═══ Supplied records ═══

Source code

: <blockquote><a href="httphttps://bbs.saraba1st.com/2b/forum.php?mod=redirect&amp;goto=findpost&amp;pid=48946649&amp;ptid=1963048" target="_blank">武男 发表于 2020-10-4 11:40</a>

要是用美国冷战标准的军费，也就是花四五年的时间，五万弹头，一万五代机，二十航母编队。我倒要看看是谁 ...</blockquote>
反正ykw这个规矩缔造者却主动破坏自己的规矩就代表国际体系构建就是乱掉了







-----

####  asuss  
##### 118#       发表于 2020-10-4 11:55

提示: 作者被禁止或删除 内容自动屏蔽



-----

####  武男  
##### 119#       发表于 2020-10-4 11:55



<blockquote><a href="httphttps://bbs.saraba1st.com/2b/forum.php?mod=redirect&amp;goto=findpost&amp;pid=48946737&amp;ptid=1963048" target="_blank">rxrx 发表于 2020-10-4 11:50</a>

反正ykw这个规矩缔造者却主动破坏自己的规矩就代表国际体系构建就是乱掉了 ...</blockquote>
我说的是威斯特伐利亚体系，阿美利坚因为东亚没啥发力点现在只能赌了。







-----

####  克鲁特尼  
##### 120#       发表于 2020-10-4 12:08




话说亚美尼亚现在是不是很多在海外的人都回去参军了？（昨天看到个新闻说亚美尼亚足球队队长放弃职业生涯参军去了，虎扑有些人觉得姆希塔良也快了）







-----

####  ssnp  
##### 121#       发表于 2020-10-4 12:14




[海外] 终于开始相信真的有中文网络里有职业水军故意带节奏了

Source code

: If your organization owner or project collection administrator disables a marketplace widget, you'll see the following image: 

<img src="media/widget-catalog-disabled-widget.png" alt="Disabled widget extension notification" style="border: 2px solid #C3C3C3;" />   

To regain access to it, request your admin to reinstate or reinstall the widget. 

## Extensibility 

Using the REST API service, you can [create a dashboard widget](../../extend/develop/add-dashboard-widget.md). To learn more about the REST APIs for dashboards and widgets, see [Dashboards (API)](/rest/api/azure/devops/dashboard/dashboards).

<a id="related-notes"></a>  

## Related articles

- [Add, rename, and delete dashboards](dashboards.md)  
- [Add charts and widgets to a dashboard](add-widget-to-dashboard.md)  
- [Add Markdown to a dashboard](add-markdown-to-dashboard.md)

═══

What to work on = Copy all of the material above line for line, changing nothing.

Answer space =
Source code

: <blockquote><a href="httphttps://bbs.saraba1st.com/2b/forum.php?mod=redirect&amp;goto=findpost&amp;pid=48946649&amp;ptid=1963048" target="_blank">武男 发表于 2020-10-4 11:40</a>

要是用美国冷战标准的军费，也就是花四五年的时间，五万弹头，一万五代机，二十航母编队。我倒要看看是谁 ...</blockquote>
反正ykw这个规矩缔造者却主动破坏自己的规矩就代表国际体系构建就是乱掉了







-----

####  asuss  
##### 118#       发表于 2020-10-4 11:55

提示: 作者被禁止或删除 内容自动屏蔽



-----

####  武男  
##### 119#       发表于 2020-10-4 11:55



<blockquote><a href="httphttps://bbs.saraba1st.com/2b/forum.php?mod=redirect&amp;goto=findpost&amp;pid=48946737&amp;ptid=1963048" target="_blank">rxrx 发表于 2020-10-4 11:50</a>

反正ykw这个规矩缔造者却主动破坏自己的规矩就代表国际体系构建就是乱掉了 ...</blockquote>
我说的是威斯特伐利亚体系，阿美利坚因为东亚没啥发力点现在只能赌了。







-----

####  克鲁特尼  
##### 120#       发表于 2020-10-4 12:08




话说亚美尼亚现在是不是很多在海外的人都回去参军了？（昨天看到个新闻说亚美尼亚足球队队长放弃职业生涯参军去了，虎扑有些人觉得姆希塔良也快了）







-----

####  ssnp  
##### 121#       发表于 2020-10-4 12:14




[海外] 终于开始相信真的有中文网络里有职业水军故意带节奏了

Source code

: If your organization owner or project collection administrator disables a marketplace widget, you'll see the following image: 

<img src="media/widget-catalog-disabled-widget.png" alt="Disabled widget extension notification" style="border: 2px solid #C3C3C3;" />   

To regain access to it, request your admin to reinstate or reinstall the widget. 

## Extensibility 

Using the REST API service, you can [create a dashboard widget](../../extend/develop/add-dashboard-widget.md). To learn more about the REST APIs for dashboards and widgets, see [Dashboards (API)](/rest/api/azure/devops/dashboard/dashboards).

<a id="related-notes"></a>  

## Related articles

- [Add, rename, and delete dashboards](dashboards.md)  
- [Add charts and widgets to a dashboard](add-widget-to-dashboard.md)  
- [Add Markdown to a dashboard](add-markdown-to-dashboard.md)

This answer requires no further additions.